Tapeçarias de Portalegre | A Água de S. Mamede
O Verão ia avançando, um calor suportável à sombra… mas ao sol, percebia-se como a seca prolongada ia mostrar todos os seus defeitos.
Um homem maduro, nos seus vinte e oito anos, vindo do tanque das traseiras do Convento de São Sebastião, botas sujas de lama, entrou na sala, e tirando os óculos, limpou a testa com o lenço que tinha no bolso.
Lentamente, abriu a gaveta da secretária e tirou outro, fresco – olhou pensativo pela janela. Num tom resignado mas decidido, lançou da porta do escritório:
– Chamem o tintureiro! É preciso mudar as receitas; já não há água que chegue e vamos passar para a água da Câmara… Quem fazia esta declaração era Guy Fino, empresário astuto e enérgico, estávamos em 1948.
Acontecia assim nos anos de seca em Portalegre… era preciso afinar as misturas e apurar de novo os banhos. A arte da tinturaria dependia da qualidade e quantidade de água e o tanque que alimentava a fábrica já só tinha lodo e lama. A água da serra já não era suficiente. Sim, a Fábrica de Lanifícios de Portalegre e outras indústrias da família Fino usavam a água da serra de S. Mamede!
Claro, quando esta descia da serra, para os espíritos simples, era considerada de graça. Esqueciam facilmente, os investimentos em terras, minas e mesmo quintas. E não lhes custava o pagamento mensal a trabalhadores esforçados, conhecedores das passagens subterrâneas entre minas e mães d’água, tanques, e a manutenção de tubos, roscas e válvulas, que era preciso controlar. Mas sim, a água de S. Mamede descia por gravidade. Essa era a natureza que fornecia.
– E chamem cá o Ti Feiteira! Preciso de ver com ele como vamos fazer! Reforçou o empresário, enquanto tirava do armário uma pasta com documentos.
José Feiteira era quem conhecia os caminhos da serra, as minas e túneis que desciam monte abaixo, e por onde ele entrava até sair do outro lado. Controlava as torneiras e a rede de tubagens e canalizações – garantia que a água descia. A pasta preta tinha a lista das encomendas e dos prazos a cumprir. As cores, agora era com o chefe da tinturaria que iria alterar e fazer as afinações para as receitas correspondentes.
Era um dos segredos dos homens dos tecidos.
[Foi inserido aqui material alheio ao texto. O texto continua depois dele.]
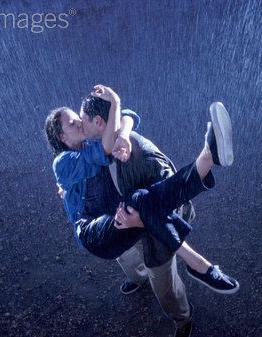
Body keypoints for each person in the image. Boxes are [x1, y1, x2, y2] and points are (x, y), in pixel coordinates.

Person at [45, 85, 237, 337]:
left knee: (143, 215)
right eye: (73, 123)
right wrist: (114, 99)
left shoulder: (110, 144)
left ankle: (183, 319)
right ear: (61, 137)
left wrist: (122, 130)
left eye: (80, 119)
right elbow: (103, 148)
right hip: (95, 232)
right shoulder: (66, 161)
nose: (80, 122)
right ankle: (206, 162)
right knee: (136, 220)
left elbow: (130, 116)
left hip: (128, 219)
Pelo menos desde a morte do Cardeal Rei Henrique I, em 1580, que se reconhece a qualidade dos tecidos tingidos em Portalegre, havendo muita documentação sobre a tinturaria do preto, e de como foi o fornecimento do luto, daquele que antecedeu a era dos Filipes.
Outra referência de peso, os pintados do Marquês de Pombal, outro visionário que depois de expulsos os jesuítas, mandou ocupar o convento e contratou tintureiros franceses para reforçar as nossas equipas. Sempre na busca de mais cores, mais vivas e persistentes. O mais famoso chamava-se José Larcher e usava das mesmas águas de S. Mamede.
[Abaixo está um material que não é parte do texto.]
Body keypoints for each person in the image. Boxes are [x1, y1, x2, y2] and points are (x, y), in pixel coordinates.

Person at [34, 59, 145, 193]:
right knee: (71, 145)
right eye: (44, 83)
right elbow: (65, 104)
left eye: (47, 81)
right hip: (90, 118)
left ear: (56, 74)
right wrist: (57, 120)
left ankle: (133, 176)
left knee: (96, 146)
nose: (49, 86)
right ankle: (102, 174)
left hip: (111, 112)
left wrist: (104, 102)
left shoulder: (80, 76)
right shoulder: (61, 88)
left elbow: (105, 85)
Por certo, por causa do granito da serra e pela bacia natural, quase no centro da cidade, que viria a ser tanque, mais tarde gerido e acarinhado pela família Fino.
Quando me apercebi desse legado, subi à procura da ideia e engenho de Guy Fino, do seu interesse pelas nascentes, fui a S. Bento encontrar os sinais dessa rede privada usada para recolher as melhores águas, Quinta Branca, Quinta do Mealheiro e sobretudo Maguetes, onde num edifício semi-soterrado, a mãe d’água, ainda acolhe e canaliza até Portalegre.
Mas a tinturaria, a fixação da cor nos tecidos, e particularmente na lã, nem só de água se faz, por isso aqui deixo o convite para falarmos de outras alquimias que nos irão levar a milhares de cores.